JPMorgan Chase & Co. (JPM), the largest U.S. lender, has the most units at 3,391, followed by Goldman Sachs Group Inc., Morgan Stanley and Bank of America Corp. (BAC) with more than 2,000 each, the study by the Federal Reserve Bank of New York shows. Citigroup Inc. (C), the third-largest lender, has 1,645.
Critics including Thomas Hoenig, a Federal Deposit Insurance Corp. board member, say the biggest firms are too complicated to manage. The 2010 Dodd-Frank Act asked the FDIC and Fed to make sure the largest banks, if they get into trouble, can be wound down without collapsing the rest of the financial system. U.S. Senator Sherrod Brown has proposed legislation to force their breakup.

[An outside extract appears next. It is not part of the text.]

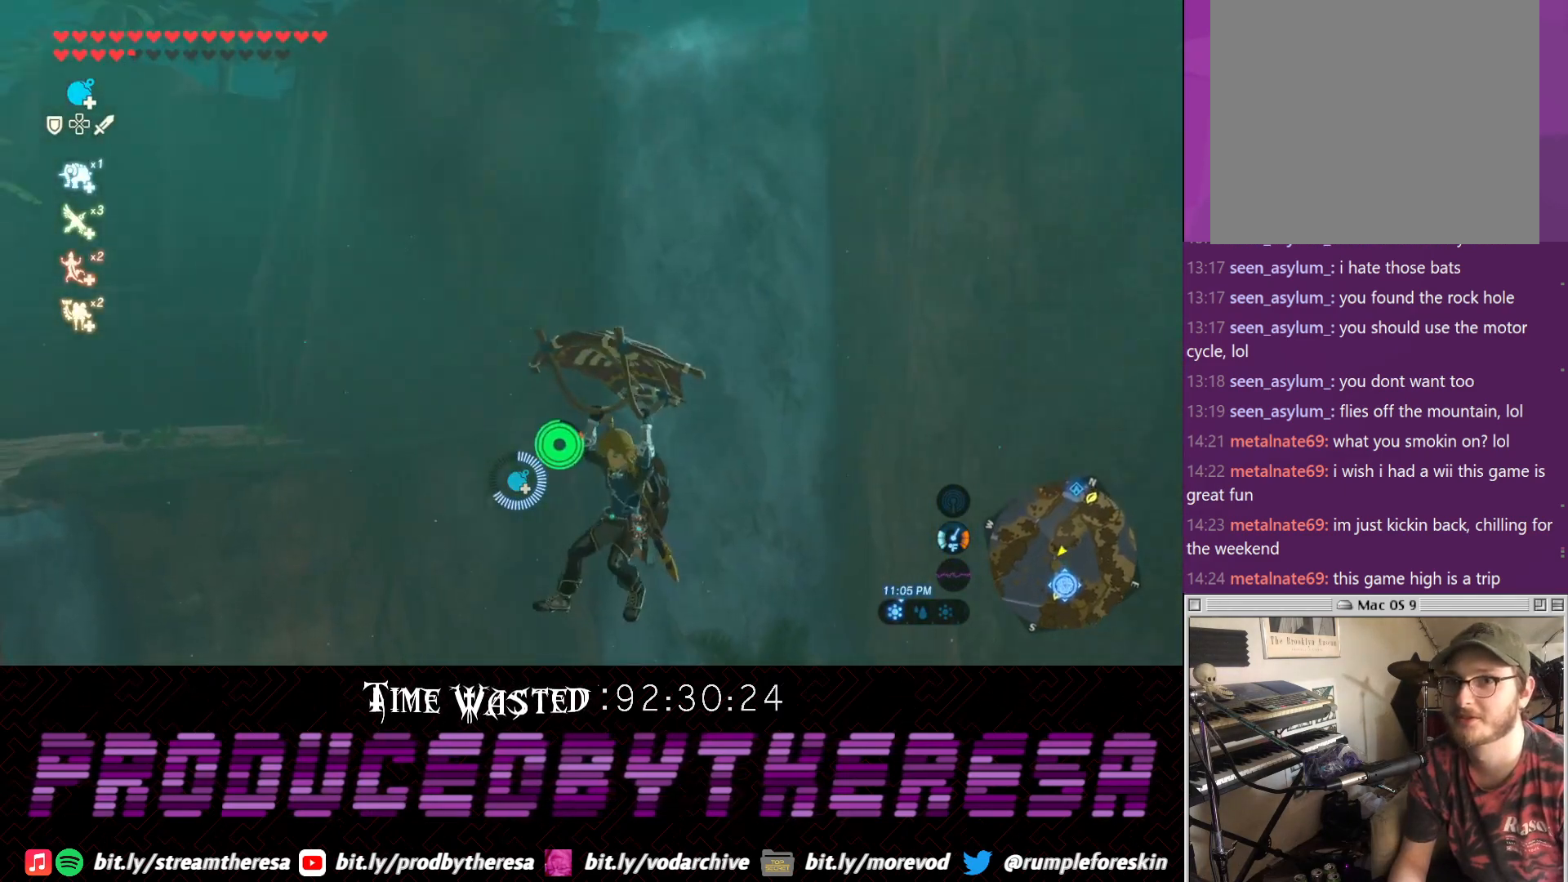
{"buttons": [], "left_stick": "up", "right_stick": "center", "events": [[50, "right_stick", "left"], [233, "left_stick", "up"], [283, "CROSS", "up"], [283, "right_stick", "center"]]}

"When regulators are left to curtail the risk of trillion-dollar megabanks with hundreds of affiliates, we know that too big to fail is also too big to manage" said Brown, an Ohio Democrat and member of the Senate Banking Committee.
The 1999 repeal of the Depression-era Glass-Steagall Act was the main catalyst for the biggest banks getting bigger, the Fed study concluded. The assets of the largest lenders have since tripled to $15 trillion. Hoenig has called for reinstating Glass-Steagall, which separated investment and commercial banking, while Brown's proposal would limit asset size.